In order to provide financial opportunities to students, educators spend a great deal of their time fundraising. COVID has affected those efforts by making both harder and more vital to fundraise, Said Dr. Kinnamon, “The College of the Desert Foundation stepped up to help our struggling students by raising more than $250,000 for the student emergency fund, which aids our students with unexpected financial hardships that would likely prevent them from coming to the college.” Dr. Morales complimented the Coachella Valley community as being unbelievably supportive. “We continue to raise dollars philanthropically through our foundations to help students continue their education.”
In Conclusion, One Audacious Goal
To bring the webinar to an aspirational conclusion, Thornton suggested the educators state a “big, audacious goal so that more students are ready to get into the job market and get economically mobile.” As an example, she offered one for OneFuture: “we’ve set a goal of 70 percent of students finishing some degree or certificate in a period of six years.”
Thus enjoined, the educators made the following pronouncements:
Dr. Morales mentioned a program to help migrants and migrant families get “a college degree or complete high school. We’re really very proud that PDC has produced several 1,000 graduates since the late 1980s. We’re continuing to do so to support the economy, economic growth of this region.”
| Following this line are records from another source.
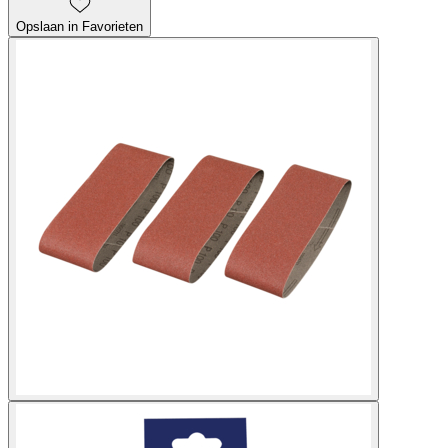
Opslaan in Favorieten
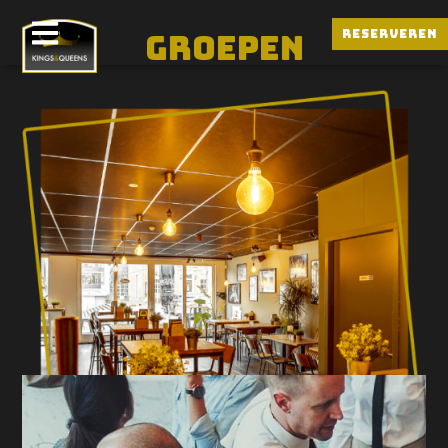
Reserveren
Groepen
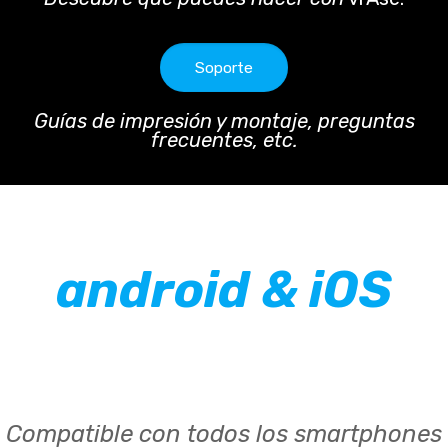
Soporte
Guías de impresión y montaje, preguntas
frecuentes, etc.
android & iOS
Compatible con todos los smartphones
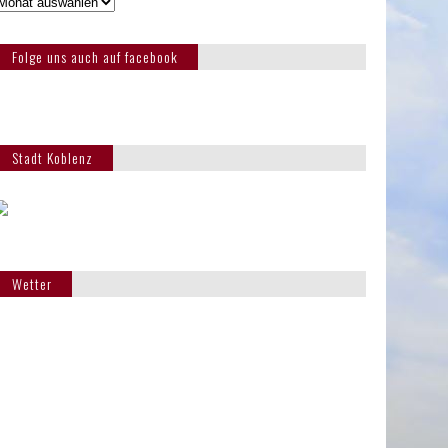
Folge uns auch auf facebook
Stadt Koblenz
Wetter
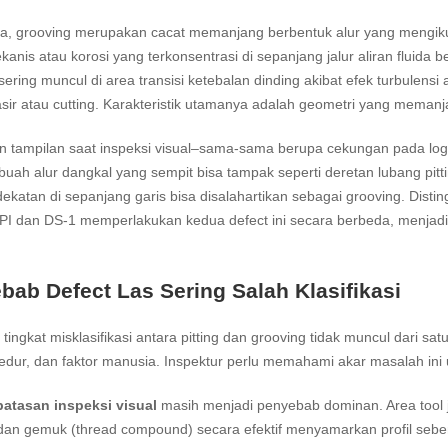
a, grooving merupakan cacat memanjang berbentuk alur yang mengikut
kanis atau korosi yang terkonsentrasi di sepanjang jalur aliran fluida be
sering muncul di area transisi ketebalan dinding akibat efek turbulen
asir atau cutting. Karakteristik utamanya adalah geometri yang memanja
tampilan saat inspeksi visual–sama-sama berupa cekungan pada logam
buah alur dangkal yang sempit bisa tampak seperti deretan lubang pitt
ekatan di sepanjang garis bisa disalahartikan sebagai grooving. Distin
PI dan DS-1 memperlakukan kedua defect ini secara berbeda, menjadik
bab Defect Las Sering Salah Klasifikasi
 tingkat misklasifikasi antara pitting dan grooving tidak muncul dari s
sedur, dan faktor manusia. Inspektur perlu memahami akar masalah ini
batasan inspeksi visual
masih menjadi penyebab dominan. Area tool jo
an gemuk (thread compound) secara efektif menyamarkan profil seben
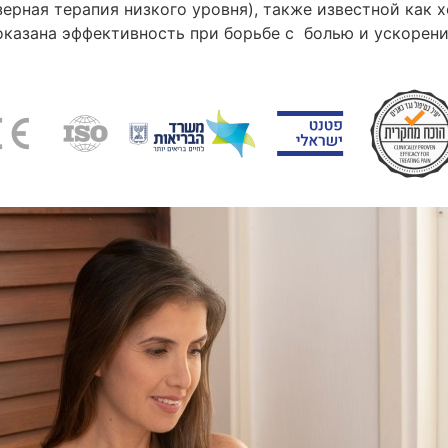
зерная терапия низкого уровня), также известной как 
оказана эффективность при борьбе с болью и ускорени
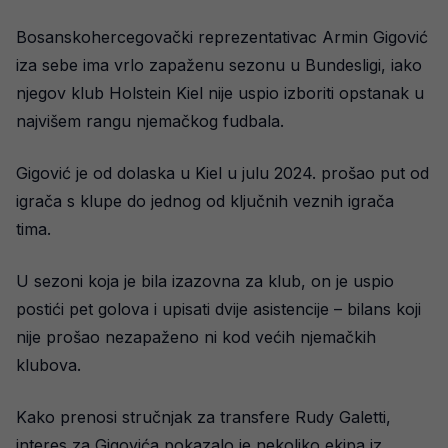
Bosanskohercegovački reprezentativac Armin Gigović
iza sebe ima vrlo zapaženu sezonu u Bundesligi, iako
njegov klub Holstein Kiel nije uspio izboriti opstanak u
najvišem rangu njemačkog fudbala.
Gigović je od dolaska u Kiel u julu 2024. prošao put od
igrača s klupe do jednog od ključnih veznih igrača
tima.
U sezoni koja je bila izazovna za klub, on je uspio
postići pet golova i upisati dvije asistencije – bilans koji
nije prošao nezapaženo ni kod većih njemačkih
klubova.
Kako prenosi stručnjak za transfere Rudy Galetti,
interes za Gigovića pokazalo je nekoliko ekipa iz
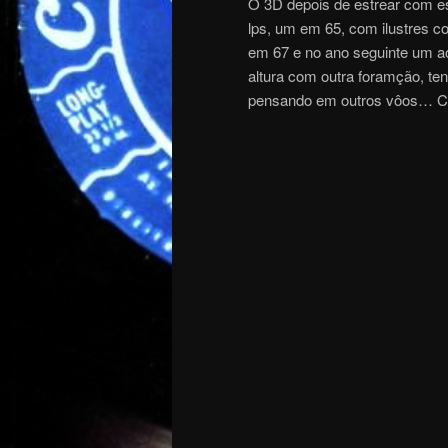
O 3D depois de estrear com est
lps, um em 65, com ilustres c
em 67 e no ano seguinte um ao
altura com outra foramção, te
pensando em outros vôos… Con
Dr Zhu: “We have to continue to work together, continue not only to work with community college partners, and certainly UCR, but also with the chamber and OneFuture. There are nonprofit organizations that play such an important role, and it just requires us to continue to communicate, continue to have programs like this one, and continue to figure out how best to support each other to support the Coachella Valley Community.”
Dr. Kinnamon: “We’ve partnered with UCR recently for California Indian Nations College, which offers courses incorporating indigenous culture, native language revitalization and traditional Native American values. That’s something unique to this valley and exciting. It started with $3 million of seed money provided by the 29 Palms Band of Mission Indians. Classes are accredited through College of the Desert.”
Dr. Wilcox: “I think we need to celebrate what we have. We do have a history of partnering, partnering, that is the envy of many. So, I offer two comments on what we can do in the future. One, celebrate our strengths and our individuality. And then, be really deliberate and smart about our connections. Remember, a great collaboration is only as good as its collaborators.”